3 Les frais de ces travaux sont à la charge de la commune requérante. Les dispositions sur les indemnités versées aux communes sont réservées.
4 Tout ou partie de ces frais peut être mis à la charge des exploitants ou, à défaut, des propriétaires des biens-fonds ou des plantes concernés.
5 Les communes avertissent les personnes concernées ainsi que le service des mesures mises en œuvre et de la prise en charge des frais.
1 Le service peut ordonner toute mesure nécessaire et proportionnée permettant de réduire la propagation des organismes nuisibles.
2 Le service, en collaboration avec le service en charge des affaires vétérinaires[I], met en œuvre les directives fédérales en matière de limitation ou d'interdiction du déplacement des colonies d'abeilles ou des bourdons pollinisateurs.
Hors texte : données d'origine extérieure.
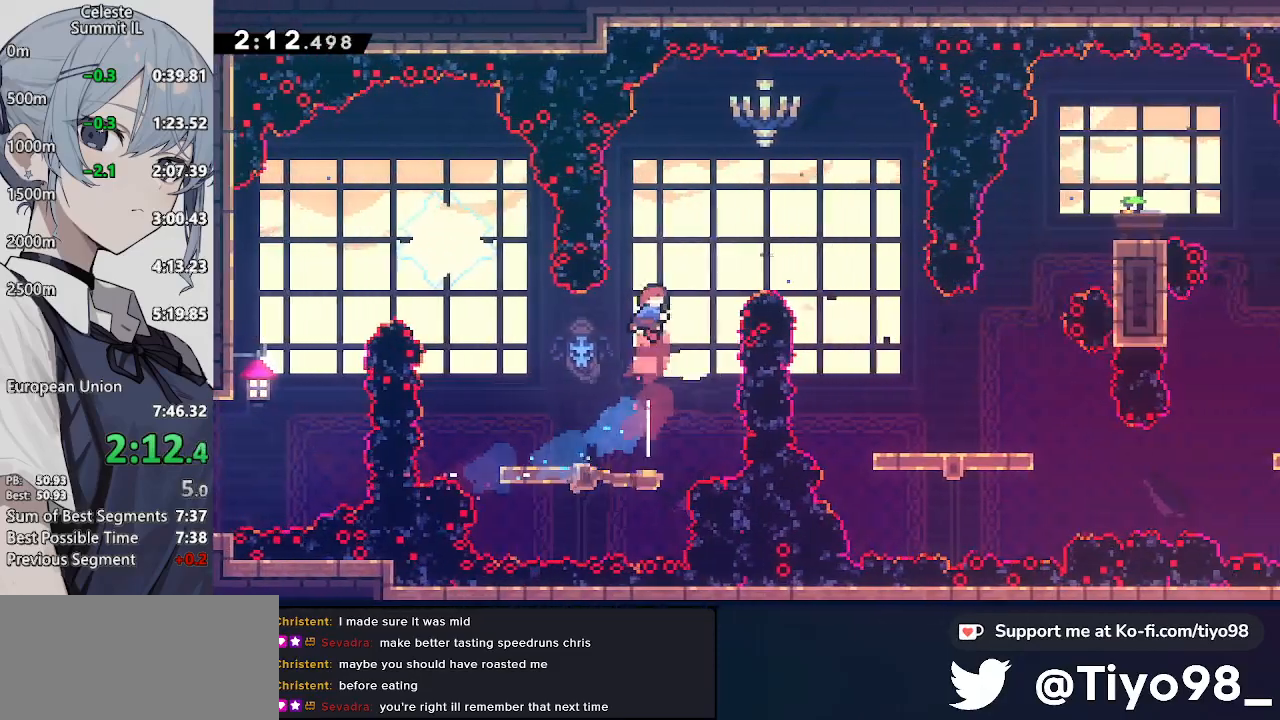
{"buttons": ["DPAD_DOWN", "DPAD_RIGHT"], "left_stick": "center", "right_stick": "center", "events": [[33, "SQUARE", "up"], [83, "DPAD_RIGHT", "down"], [133, "DPAD_UP", "up"], [133, "L2", "down"], [133, "SQUARE", "down"], [333, "L2", "up"], [333, "SQUARE", "up"], [433, "DPAD_DOWN", "down"]]}
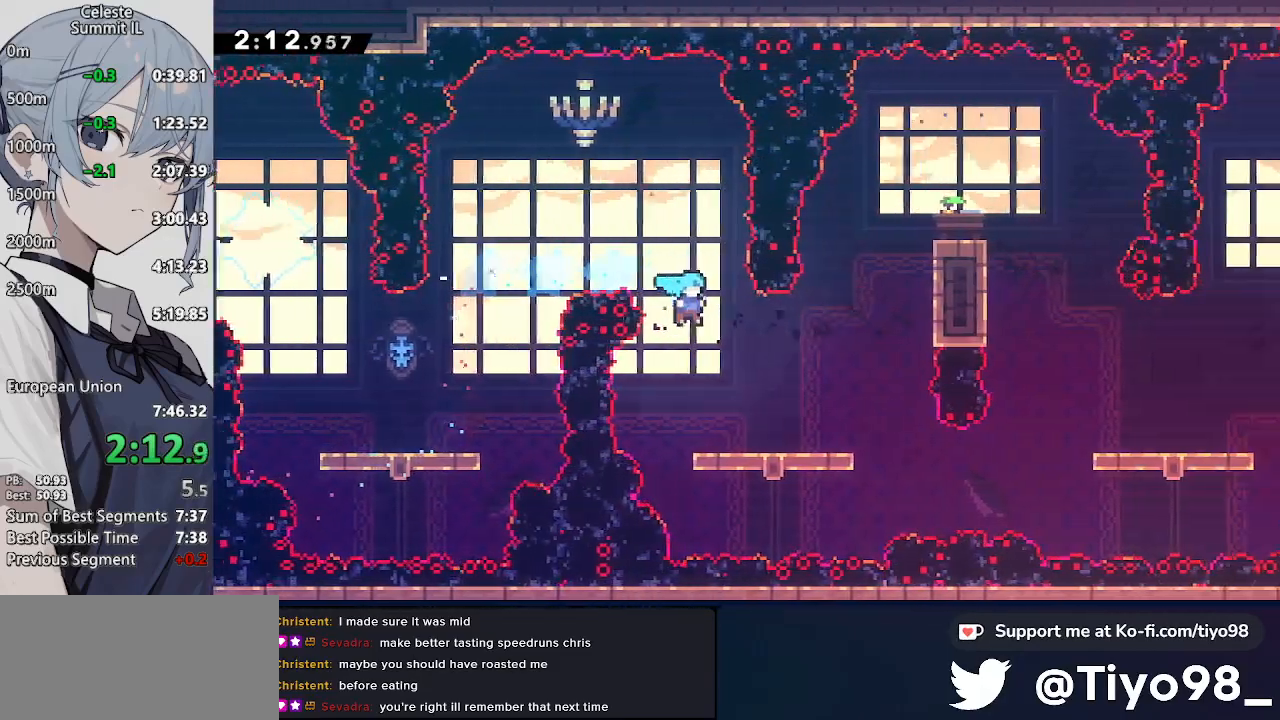
{"buttons": ["DPAD_RIGHT"], "left_stick": "center", "right_stick": "center", "events": [[33, "DPAD_RIGHT", "up"], [250, "DPAD_DOWN", "up"], [300, "DPAD_RIGHT", "down"], [300, "SQUARE", "down"], [450, "SQUARE", "up"]]}
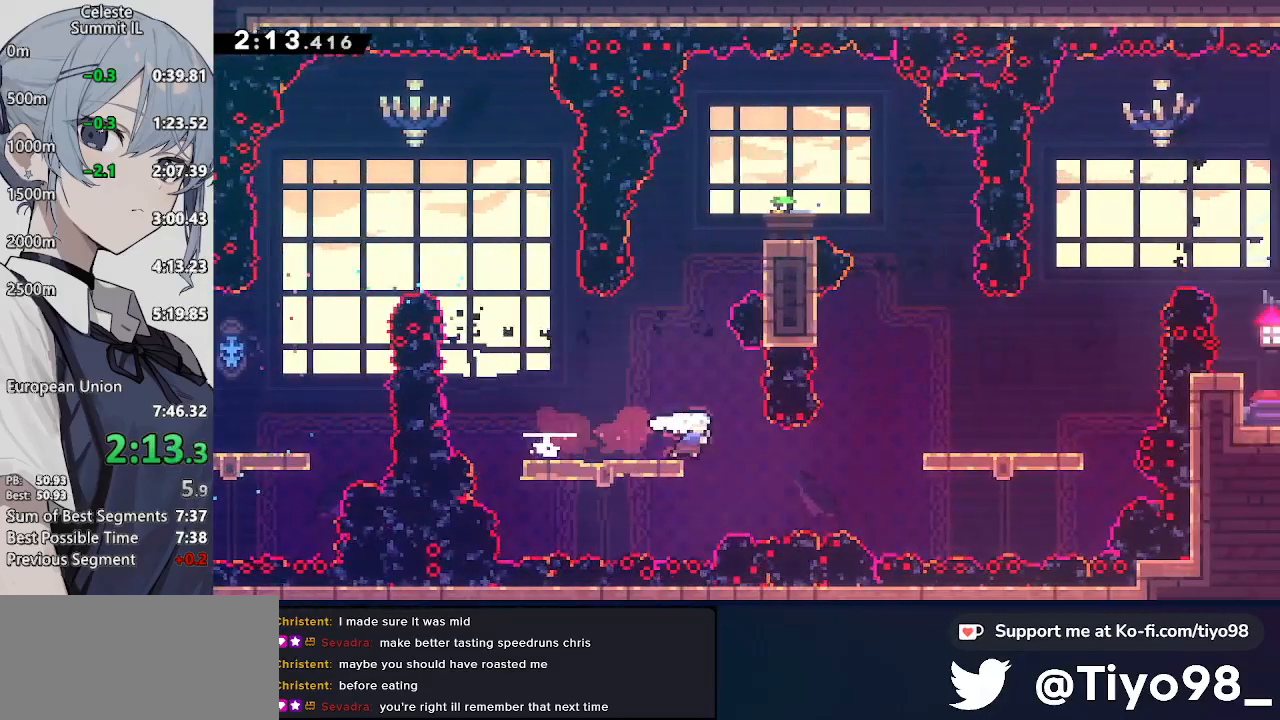
{"buttons": ["CROSS", "DPAD_UP", "DPAD_RIGHT"], "left_stick": "center", "right_stick": "center", "events": [[33, "SQUARE", "down"], [183, "SQUARE", "up"], [283, "SQUARE", "down"], [433, "SQUARE", "up"], [483, "CROSS", "down"], [483, "DPAD_UP", "down"]]}
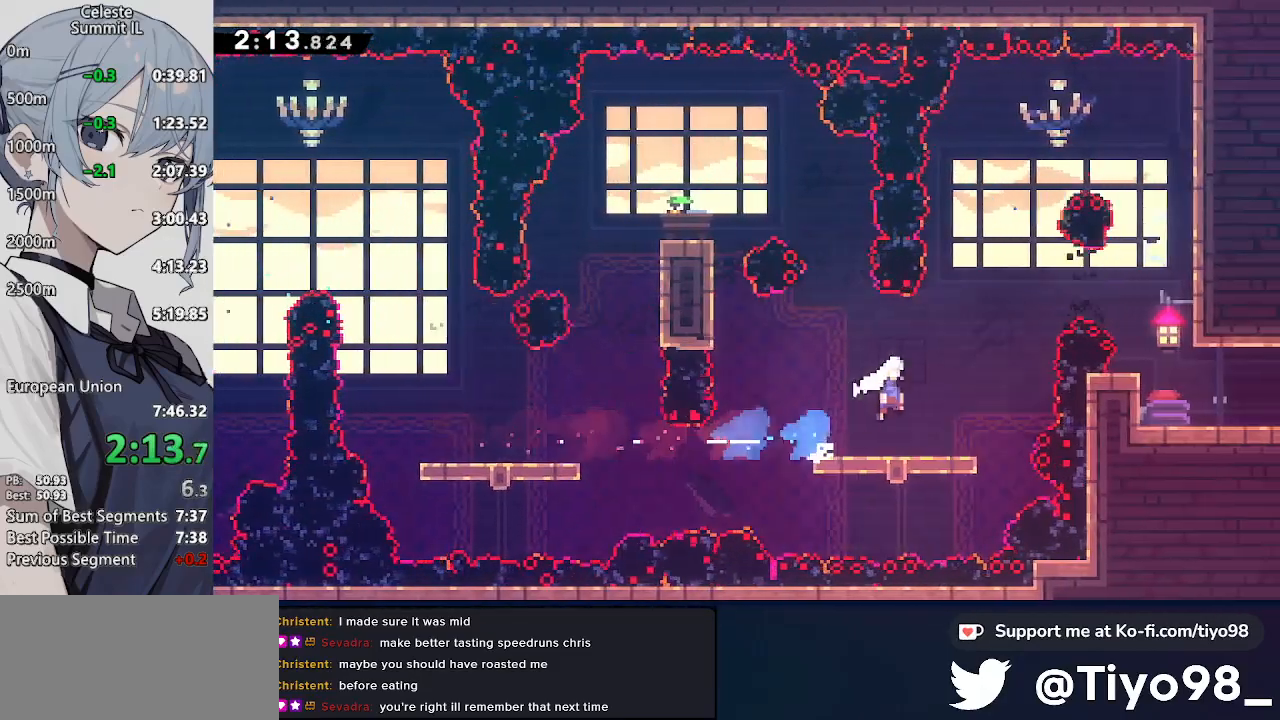
{"buttons": ["CROSS", "SQUARE", "DPAD_DOWN", "DPAD_RIGHT"], "left_stick": "center", "right_stick": "center", "events": [[33, "L2", "down"], [133, "SQUARE", "down"], [283, "SQUARE", "up"], [333, "L2", "up"], [383, "DPAD_DOWN", "down"], [383, "DPAD_UP", "up"], [433, "SQUARE", "down"]]}
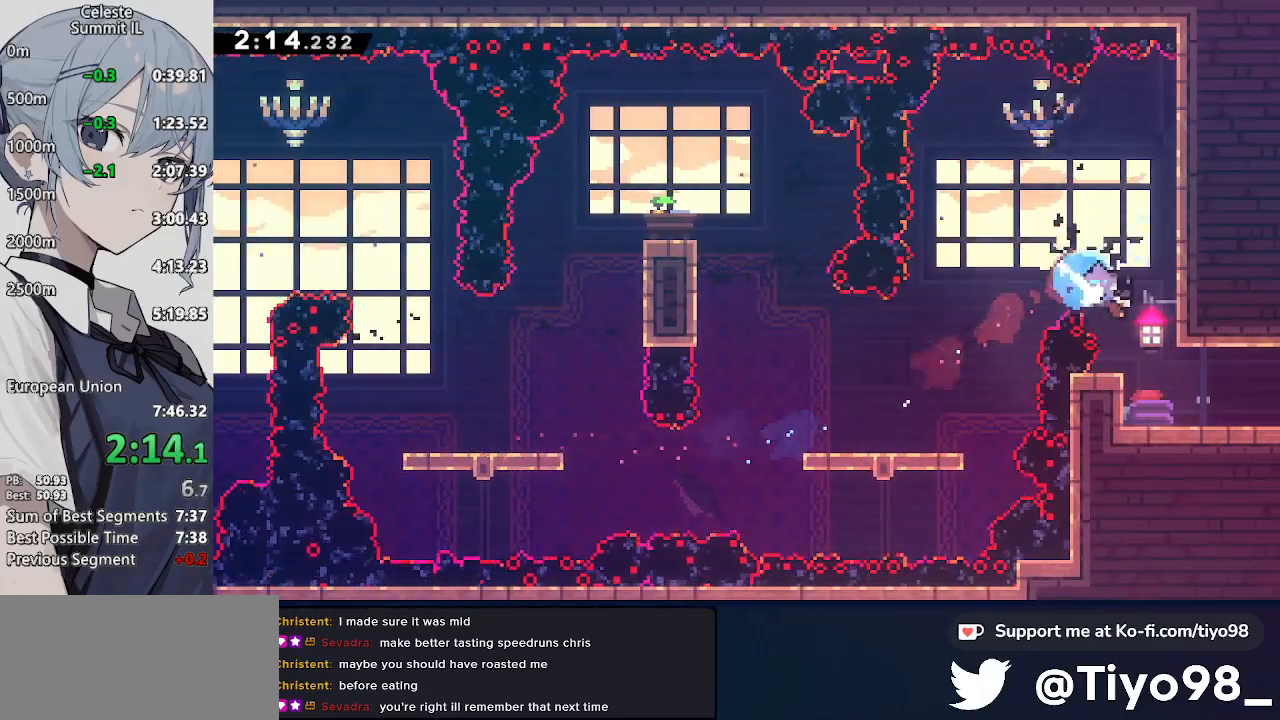
{"buttons": ["DPAD_DOWN", "DPAD_RIGHT"], "left_stick": "center", "right_stick": "center", "events": [[100, "SQUARE", "up"], [150, "CROSS", "up"], [250, "SQUARE", "down"], [317, "CROSS", "down"], [367, "SQUARE", "up"], [417, "CROSS", "up"]]}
L'information aux intéressés et la surveillance de ces mesures est de la compétence du service en charge des affaires vétérinaires.
1 Pour les frais inhérents aux mesures de prévention et de lutte contre les organismes nuisibles particulièrement dangereux qui sont pris en charge par la Confédération, les communes établissent un décompte annuel à l'intention du service.
2 Les frais ayant été mis à la charge des exploitants ou, à défaut, des propriétaires des biens-fonds ou des plantes concernés sont déduits du décompte.
3 Le service établit un tarif détaillé des frais reconnus au sens de la législation fédérale.
4 Après vérification des décomptes, il sollicite le paiement des indemnités fédérales et les verse aux communes.
1 Dans les limites des disponibilités financières, le service peut verser aux exploitants au sens de l'ordonnance fédérale sur la terminologie agricole [J] qui sont domiciliés dans le canton une aide individuelle en dédommagement d'une partie des frais occasionnés par les mesures de lutte contre un organisme nuisible particulièrement dangereux.
2 L'aide individuelle couvre 50% des frais reconnus par le service, déduction faite de la participation communale. Elle ne porte que sur les montants compris entre 2'500 et 80'000 francs par exploitation, par année et par organisme.
3 La demande d'aide doit être adressée au service au plus tard un mois après la fin des mesures entreprises.
4 L'exploitant qui s'est vu imposer la prise en charge des frais relatifs à l'exécution des mesures préventives ou de lutte dans le cadre de l'exécution forcée ne peut bénéficier de cette aide individuelle.
1 Lorsque les exploitants ou, à défaut, les propriétaires des biens-fonds ou des plantes concernés s'opposent à l'exécution des mesures de lutte ou ne respectent pas les modalités et délais imposés, le service demande aux communes de procéder à l'exécution forcée.
2 Tous les frais inhérents à l'exécution forcée sont mis à la charge des exploitants ou, à défaut, des propriétaires des biens-fonds ou des plantes concernés.
1 Dans les limites prévues par la législation fédérale, l'accès aux propriétés privées ou publiques doit être garanti pour les personnes en charge des contrôles et de l'exécution des mesures de lutte. Celles-ci sont munies d'une pièce de légitimation délivrée par le service ou l'autorité communale.
1 Celui qui entrave le bon déroulement des contrôles ou contrevient aux mesures de lutte prises par le présent règlement sera puni, sur dénonciation des autorités communales, conformément aux dispositions de la loi sur les contraventions [K] .
2 Les mesures administratives prévues par la législation fédérale en matière de contributions agricoles sont réservées.
1 Le présent règlement abroge les actes législatifs suivants :
1 Le Département de l'économie est chargé de l'exécution du présent règlement qui entre en vigueur le 1er janvier 2011.